** Start of DOCUMENT **

Chronology of Service
Ships On Which Perry Served
Matthew Calbraith Perry was born in Newport, Rhode Island, on 10 April 1794, son of Captain Christopher R. Perry, a distinguished officer of the Revolutionary War, and Sarah Wallace (Alexander) Perry. In 1814 he was married to Jan Sliddell, and they had ten children. He died in New York City, on 4 March 1858, and was interred in the vaults of the Church of St. Mark's-in-the-Bouwerie in New York. On 21 March 1866, the bodies of Commodore Perry and his child, Anna who died in 1839, were reinterred in Newport, Rhode Island.
Appointed Midshipman in 1809, he first saw service under his brother, Oliver Hazard Perry, in the Revenge. During the War of 1812, he served in squadrons commanded by Commodores Rodgers and Decatur and was promoted to Lieutenant in 1813. He made several cruises to the coast of Africa and to the Mediterranean, and commanded the schooner Shark in the West Indies. He was promoted to master commandant in 1826 and named a captain eleven years later. From 1838 to 1840 he commanded the steam frigate Fulton in connection with experiments in steam navigation.

** End of DOCUMENT **
** Start of RECORDS **

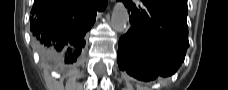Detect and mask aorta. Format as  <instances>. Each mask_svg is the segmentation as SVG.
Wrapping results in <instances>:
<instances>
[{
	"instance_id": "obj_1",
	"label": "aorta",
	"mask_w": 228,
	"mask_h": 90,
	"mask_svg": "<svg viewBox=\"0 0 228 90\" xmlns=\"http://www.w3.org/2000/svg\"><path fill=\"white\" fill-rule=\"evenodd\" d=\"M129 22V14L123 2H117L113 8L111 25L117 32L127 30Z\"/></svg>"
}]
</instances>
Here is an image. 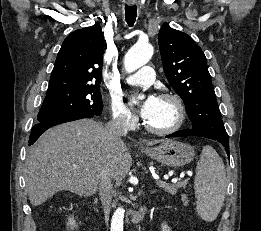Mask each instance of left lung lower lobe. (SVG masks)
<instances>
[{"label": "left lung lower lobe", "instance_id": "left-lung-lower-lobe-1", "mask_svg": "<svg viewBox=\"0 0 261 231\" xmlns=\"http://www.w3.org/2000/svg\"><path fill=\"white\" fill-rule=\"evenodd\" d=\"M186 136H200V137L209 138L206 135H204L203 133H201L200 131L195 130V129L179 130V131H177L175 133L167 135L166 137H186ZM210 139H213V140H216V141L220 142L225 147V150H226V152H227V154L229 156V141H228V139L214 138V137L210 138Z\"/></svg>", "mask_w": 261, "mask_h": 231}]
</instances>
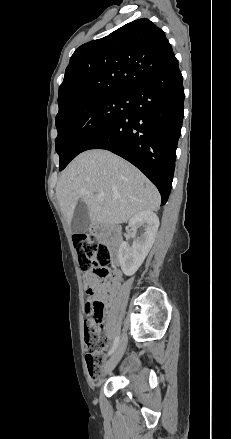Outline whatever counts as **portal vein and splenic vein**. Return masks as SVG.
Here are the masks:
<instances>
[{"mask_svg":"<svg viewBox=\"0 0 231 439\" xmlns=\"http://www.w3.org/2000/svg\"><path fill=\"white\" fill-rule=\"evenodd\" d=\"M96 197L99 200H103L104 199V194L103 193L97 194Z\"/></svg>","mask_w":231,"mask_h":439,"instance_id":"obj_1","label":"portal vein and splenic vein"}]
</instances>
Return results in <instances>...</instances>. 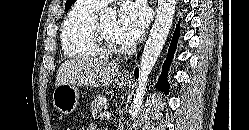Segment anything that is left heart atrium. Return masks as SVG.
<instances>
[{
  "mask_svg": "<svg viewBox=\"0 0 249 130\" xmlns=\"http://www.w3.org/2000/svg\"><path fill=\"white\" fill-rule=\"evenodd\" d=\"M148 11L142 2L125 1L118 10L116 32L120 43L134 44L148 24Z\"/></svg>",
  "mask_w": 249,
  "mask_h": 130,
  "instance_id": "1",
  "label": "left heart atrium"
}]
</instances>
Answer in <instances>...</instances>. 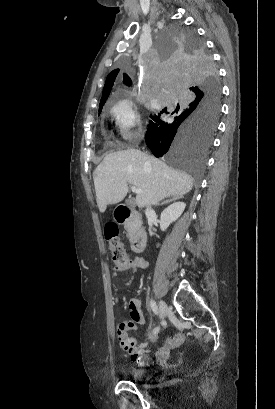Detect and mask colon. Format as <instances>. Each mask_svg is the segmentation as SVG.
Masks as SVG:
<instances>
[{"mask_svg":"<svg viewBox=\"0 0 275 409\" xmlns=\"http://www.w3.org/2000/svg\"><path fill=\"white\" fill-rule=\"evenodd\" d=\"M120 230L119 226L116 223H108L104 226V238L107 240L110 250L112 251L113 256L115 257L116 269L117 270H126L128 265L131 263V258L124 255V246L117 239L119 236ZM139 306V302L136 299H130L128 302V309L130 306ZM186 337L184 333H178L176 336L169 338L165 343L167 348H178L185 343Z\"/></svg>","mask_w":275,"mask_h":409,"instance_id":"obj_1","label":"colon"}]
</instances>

** End of RECORDS **
** Start of RECORDS **

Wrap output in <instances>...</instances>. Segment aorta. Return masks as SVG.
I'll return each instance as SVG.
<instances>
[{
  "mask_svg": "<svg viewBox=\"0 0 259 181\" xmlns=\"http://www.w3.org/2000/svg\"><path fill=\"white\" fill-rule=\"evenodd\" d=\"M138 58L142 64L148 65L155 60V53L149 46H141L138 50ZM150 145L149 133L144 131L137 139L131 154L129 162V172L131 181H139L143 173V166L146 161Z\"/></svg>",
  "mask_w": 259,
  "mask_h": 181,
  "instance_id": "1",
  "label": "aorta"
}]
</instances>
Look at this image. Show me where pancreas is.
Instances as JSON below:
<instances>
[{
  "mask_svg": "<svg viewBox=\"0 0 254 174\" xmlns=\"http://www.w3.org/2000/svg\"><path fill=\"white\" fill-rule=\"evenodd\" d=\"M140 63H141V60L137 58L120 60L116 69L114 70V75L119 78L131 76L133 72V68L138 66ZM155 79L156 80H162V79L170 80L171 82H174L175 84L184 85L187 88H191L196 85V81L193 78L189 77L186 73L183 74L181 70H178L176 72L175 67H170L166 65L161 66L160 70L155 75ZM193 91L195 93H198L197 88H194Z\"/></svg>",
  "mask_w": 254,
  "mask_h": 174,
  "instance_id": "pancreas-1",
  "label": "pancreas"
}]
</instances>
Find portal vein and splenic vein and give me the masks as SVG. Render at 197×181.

** End of RECORDS **
** Start of RECORDS **

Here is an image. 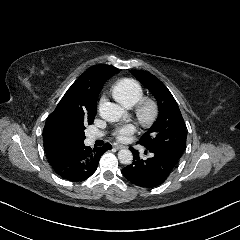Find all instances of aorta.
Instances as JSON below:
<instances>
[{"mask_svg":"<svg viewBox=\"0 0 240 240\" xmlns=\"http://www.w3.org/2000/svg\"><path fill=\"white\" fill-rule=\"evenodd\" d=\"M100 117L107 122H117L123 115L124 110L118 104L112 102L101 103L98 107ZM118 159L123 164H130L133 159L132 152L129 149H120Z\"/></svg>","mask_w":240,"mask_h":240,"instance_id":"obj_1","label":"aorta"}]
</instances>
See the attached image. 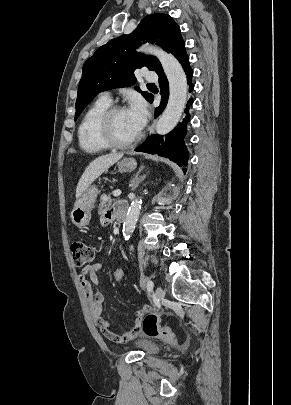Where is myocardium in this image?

** End of RECORDS **

◆ TO BE DONE
Continue the biography of Matthew Calbraith Perry from where it stops. The entries have nothing to do with what comes next.

◆ THE REPLY
Sailors unload boat howitzers for escort duty in Japan with Commodore Matthew C. Perry, U.S. special envoy and commander in chief of naval forces in the East Indian seas. This view appears on the front endpapers to John A. Dahlgren's Boat Armament of the U.S. Navy, 1856 edition.
In 1844 he went to the coast of Africa as Commodore of the squadron assigned to those waters. During the Mexican War, he joined the Home Squadron in the Gulf of Mexico in 1846, and conducted several expeditions against the towns of Tobasco and Laguna. In March 1847 he succeeded Commodore Connor in command of the squadron, which was then engaged in besieging Vera Cruz. After the war he was ordered home on special duty, 1849-1852, after which he sailed for the East Indies on a cruise which became memorable in the annals of the U.S. Navy, and during which he carried the American flag into Japanese waters, and concluded a treaty which opened their ports to American enterprise.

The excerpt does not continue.